REVIEW: War Requiem [1989]

Score: 6/10 | ★ ★ ½

Rating: NR | Runtime: 92 minutes | Release Date: January 6th, 1989 (UK)
Studio: British Broadcasting Corporation / Movie Visions
Director(s): Derek Jarman
Writer(s): Derek Jarman

“I knew we stood in Hell”

English composer Benjamin Britten was commissioned to mark the consecration of the rebuilt Coventry Cathedral in 1962 (after the original was destroyed during World War II). The result is his War Requiem, a work juxtaposing the traditional Latin Mass for the Dead with poetry written by World War I casualty Wilfred Owen. Killed in action in 1918, Owen has become revered as a war poet of note whose work touches upon the horrors experienced in the trenches. He delivered stories of nightmare and death, of despair and anguish with a realism to express what was happening removed from outsider rhetoric. So it’s hardly surprising that director Derek Jarman would begin his cinematic adaptation of Britten’s oratorio with Owen’s “Strange Meeting”, a poem about escape and forgiving the unforgivable.

This specific piece speaks about a soldier’s journey to the underworld to be free of the battlefield only to meet the enemy combatant he killed the day before and realize his actions can never be forgotten. One could look upon Jarman’s film as the manifestation of a communal post-traumatic stress disorder shared by those who fought the war and those who witnessed the atrocities back home. Decca Records, who owned the rights to Britten’s piece, required that it be heard in full without the distraction of sound effects, voices, or ambient noise from the footage shot. So we listen to this beautiful lament as images of early hope and promise devolve into surreal depictions of truth steeped in religion, love, and mourning. We watch as painful memories unfold.

Sometimes those recollections are concrete with actions taken by a young nurse (Tilda Swinton) and her soldier beau (Nathaniel Parker‘s Owen) playing out with a sense of naturalism. And other times they’re abstract moving paintings of fire or water, archival footage of war mixed with fantastical, dark displays of raw psychological anguish. The whole may begin with an old soldier (Laurence Olivier in his final role) caught in reverie, but what follows can either be an account of his specific life or one of universal life where his survivor’s inability to forget simply serves as our entry point. After all, Swinton is his nurse before the nurse of the past. She’s by his side first, screaming over Owen’s dead body next, and finally an angel of death/rebirth herself.

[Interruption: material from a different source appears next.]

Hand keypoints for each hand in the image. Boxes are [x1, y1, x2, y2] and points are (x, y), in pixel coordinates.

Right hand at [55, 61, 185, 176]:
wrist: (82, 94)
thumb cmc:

Joy is replaced by futility and then the reverse and back again. We see the bright sky of calm replaced by bombs of chaos, the serenity of a lifeless corpse against the animated shrieks of pain above it. There’s a simple life between man and wife before war tears them apart and then the regimented and safe process of training to steel one’s self to forthcoming violence. We watch Swinton’s nurse comfort fallen men and those men strewn in piles for others to pick clean. And we see the internal war of fear, humanity, and regret when an enemy puts down his rifle to briefly remember what it’s like to have fun before getting killed for his trouble. The meeting of two strangers can never be innocent again.

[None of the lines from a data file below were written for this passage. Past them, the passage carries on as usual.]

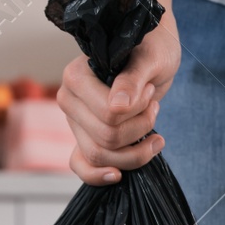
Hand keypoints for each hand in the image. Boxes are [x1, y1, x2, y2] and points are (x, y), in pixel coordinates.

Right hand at [57, 9, 180, 184]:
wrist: (151, 53)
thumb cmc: (150, 48)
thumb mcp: (149, 58)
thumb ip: (132, 80)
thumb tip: (118, 107)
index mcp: (76, 77)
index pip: (108, 115)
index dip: (138, 112)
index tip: (149, 92)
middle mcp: (69, 100)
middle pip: (105, 138)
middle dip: (140, 128)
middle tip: (154, 106)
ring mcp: (76, 121)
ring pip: (100, 156)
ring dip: (136, 151)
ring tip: (155, 132)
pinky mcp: (85, 136)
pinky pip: (82, 165)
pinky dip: (99, 175)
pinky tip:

Jarman includes a ton of motifs from a flickering candle extinguishing to move the story forward, a muddy bugle horn signifying the loss of its owner, and religious overtones from crowns of thorns to rows of crucifixes. It’s a visual poem to match the melody of Britten and the inspiration of Owen, the beats moving from reenactment to real life as the nightmare becomes too much to endure. We see Parker walking alone through a dark tunnel with candle in hand, Swinton covered in blood, Owen Teale dead and then alive to carry the body of the man responsible for his death, and Sean Bean as a German soldier coming to grips with the hopelessness of his fight. And newsreel montages force us to see the carnage firsthand.

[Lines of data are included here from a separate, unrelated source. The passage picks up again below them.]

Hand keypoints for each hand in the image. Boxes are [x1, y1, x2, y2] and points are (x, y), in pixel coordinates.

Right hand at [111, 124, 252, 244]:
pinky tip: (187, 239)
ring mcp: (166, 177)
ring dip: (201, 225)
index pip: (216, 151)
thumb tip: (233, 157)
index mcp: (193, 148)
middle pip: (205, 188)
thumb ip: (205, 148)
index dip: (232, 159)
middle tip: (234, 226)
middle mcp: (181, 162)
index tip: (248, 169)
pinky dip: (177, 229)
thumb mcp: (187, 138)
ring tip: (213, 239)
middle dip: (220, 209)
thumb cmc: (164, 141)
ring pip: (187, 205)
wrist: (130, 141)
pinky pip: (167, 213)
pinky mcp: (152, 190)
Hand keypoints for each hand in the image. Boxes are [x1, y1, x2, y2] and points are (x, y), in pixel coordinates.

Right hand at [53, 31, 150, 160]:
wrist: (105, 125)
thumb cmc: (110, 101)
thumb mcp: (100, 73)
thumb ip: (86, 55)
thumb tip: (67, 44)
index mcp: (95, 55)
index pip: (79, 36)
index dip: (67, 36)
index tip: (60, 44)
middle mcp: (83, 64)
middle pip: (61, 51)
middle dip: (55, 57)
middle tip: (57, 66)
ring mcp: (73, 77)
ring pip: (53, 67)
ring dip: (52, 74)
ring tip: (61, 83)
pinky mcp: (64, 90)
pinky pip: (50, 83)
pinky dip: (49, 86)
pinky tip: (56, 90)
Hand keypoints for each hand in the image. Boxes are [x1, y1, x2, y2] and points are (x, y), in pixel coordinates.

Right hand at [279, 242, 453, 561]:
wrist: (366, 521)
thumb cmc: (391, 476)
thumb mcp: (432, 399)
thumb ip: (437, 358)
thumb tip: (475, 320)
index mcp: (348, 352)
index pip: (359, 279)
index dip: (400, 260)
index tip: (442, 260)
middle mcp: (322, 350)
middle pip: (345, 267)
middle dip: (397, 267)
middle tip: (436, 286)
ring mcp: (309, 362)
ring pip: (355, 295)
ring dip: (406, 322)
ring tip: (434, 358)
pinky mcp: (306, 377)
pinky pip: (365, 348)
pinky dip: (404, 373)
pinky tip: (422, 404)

It’s not the easiest film to experience from its lack of dialogue to its experimental construction. The adaptation of Owen’s poetry without words makes it difficult to parse what’s connected and what’s not—if anything at all—for someone unfamiliar with the work like me. But even if I couldn’t tell whether actors were playing multiple characters or if anything onscreen occurred outside of their evenings of restless slumber, you cannot escape the feeling of torment the imagery supplies. This is war as seen through the eyes of the dead; an unyielding battle that will ultimately take the soul of everyone involved whether they are alive at the end or not. It depicts a time when soldiers personally witnessed the cost of victory, a time we’ve left behind.